Georg Sander 21.09.2018

Die bessere Bank?

ING-DiBa heißt in Österreich künftig nur noch ING. Die neue Kampagne stammt von Wien Nord.

••• Von Georg Sander

WIEN. Der Bankensektor kommt in der öffentlichen Wahrnehmung oftmals nicht gut weg. Langwierige Bearbeitungsprozesse, undurchsichtige Verträge, schlechter Service, ein immer dünner werdendes Filialnetz und überzogene Kontokosten, die kaum noch in Relation zu erbrachten Leistungen stehen – diese Kritikpunkte umreißt ING und möchte dem entschieden entgegentreten. Die Direktbank will nun ihre Assets in den Vordergrund stellen: „24h-Service, agile Arbeitsweise und die Möglichkeit der völlig digitalen Abwicklung von Banking-Prozessen sollen eine Art Antithese zu den etablierten Banken sein”, so das Unternehmen in einer Aussendung.

Neuer, knapperer Name

Dazu gehört eben auch der neue, knappere Name. „Der Zusatz DiBa ist historisch bedingt und stand für Direktbank. Inzwischen sind wir auch in Österreich viel mehr als das. ING ist eine der weltweit stärksten Bankenmarken mit Präsenz in über 40 Ländern. Sie steht für internationalen Erfolg und Digitalisierung. Davon können wir noch stärker profitieren”, so CEO Barbaros Uygun in einer Aussendung.

Der Claim der Werbung lautet: „Bank.

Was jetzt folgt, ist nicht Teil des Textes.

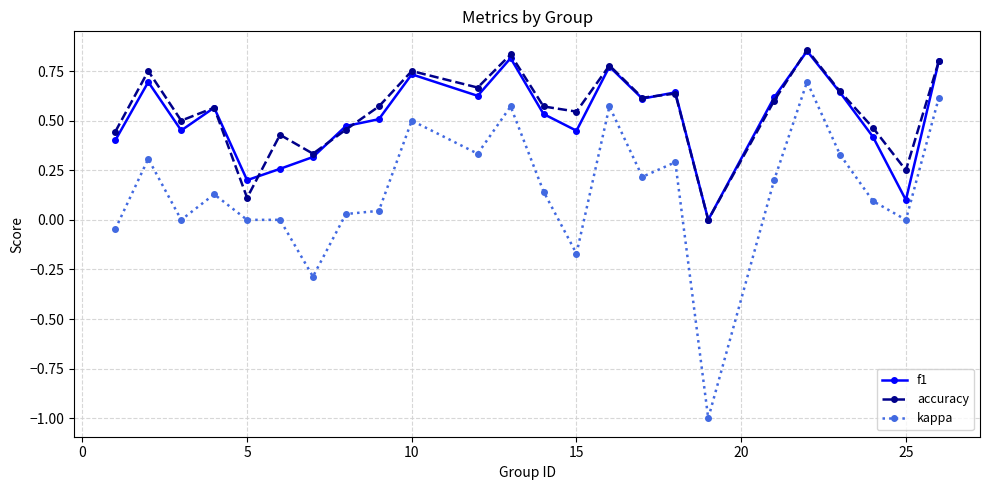

What is the smallest value displayed?

-1.0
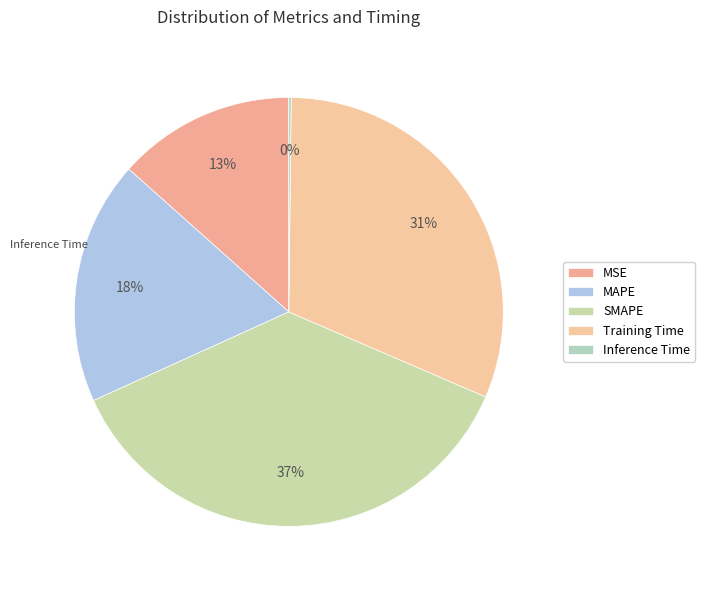

Rank the categories by value from lowest to highest.

Inference Time, MSE, MAPE, Training Time, SMAPE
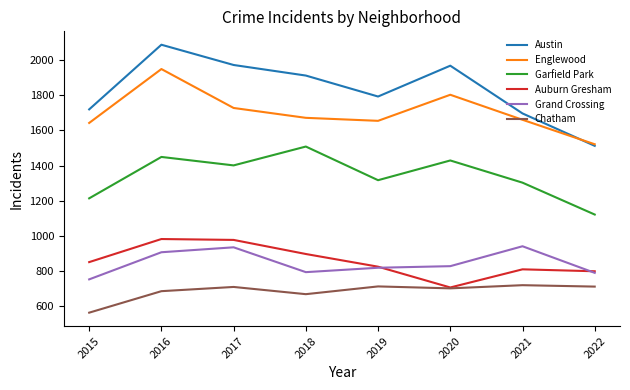

The value of Chatham at 2021 is 1266. True or false?

False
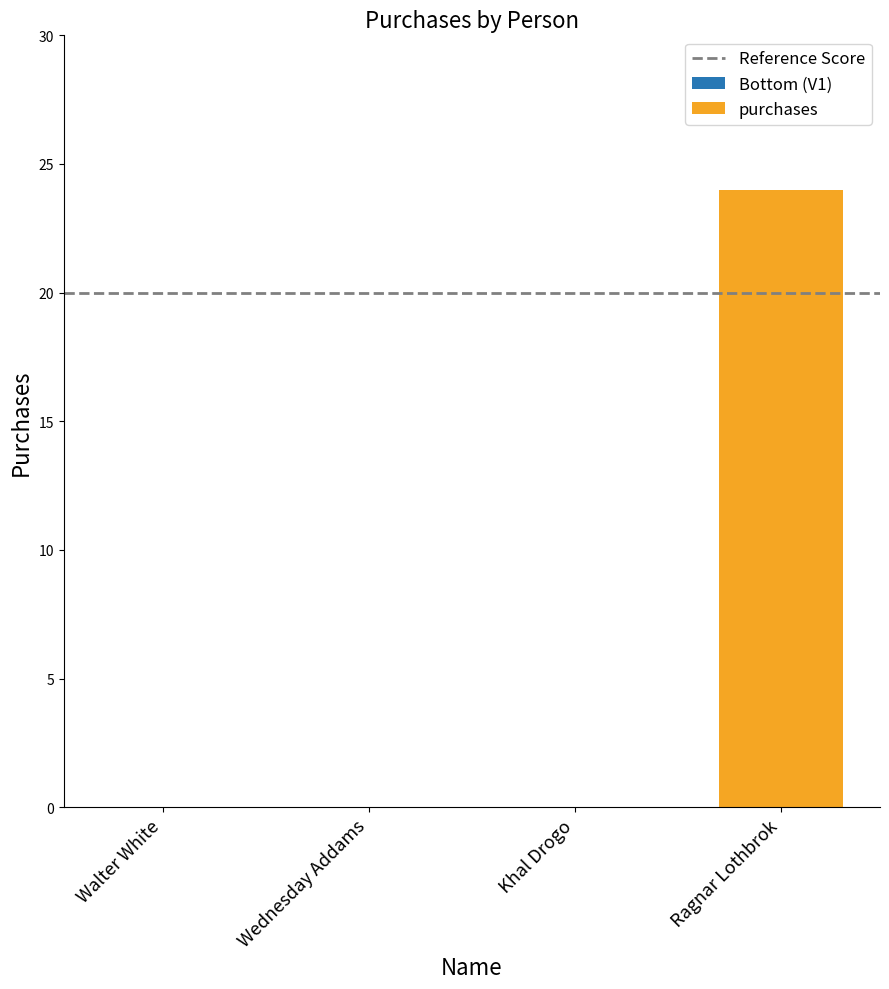

How many series are shown in this chart?

1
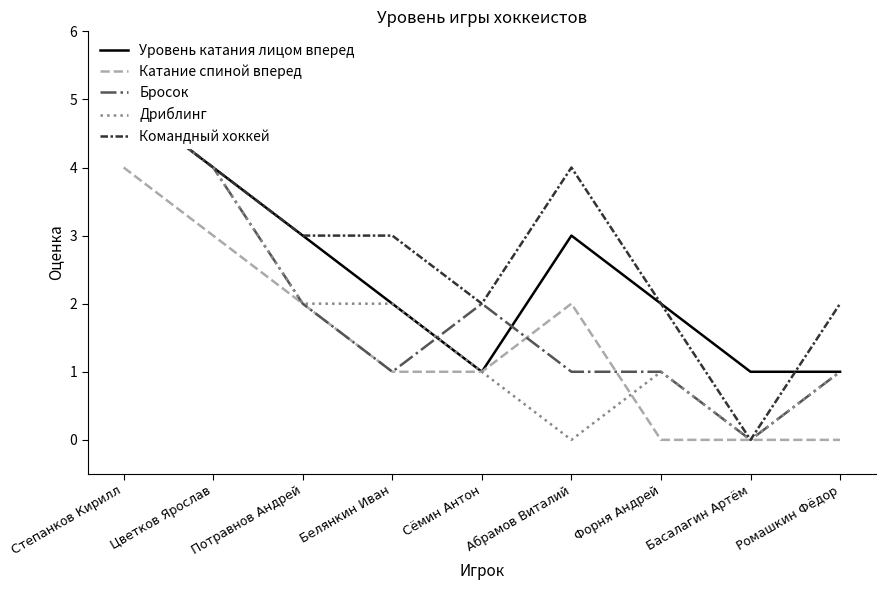

Which series has the largest total across all categories?

Командный хоккей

Aber besser.” Im April konnte die Agentur Wien Nord den Etat der ING in Österreich gewinnen, und im September startet die Kampagne dazu.
In den vier TV-Spots, die Wien Nord gemeinsam mit der Filmproduktion Muellers Bureau realisiert hat, wird das ‚alte' Banking aufs Korn genommen.
Etwa, wenn enttäuschte und vernachlässigte Kunden auf leidgeplagte Filialbank-Berater treffen. Es kommen keine befriedigenden Antworten, und dem Kunden bleibt nichts anders übrig, als die Bank zu wechseln – natürlich zur ING.
Neben den TV-Spots wird es im Zuge der Kampagne auchCitylights, Digiscreens, Plakate sowie Online-Banner und ebenfalls eine Social Media-Integration geben.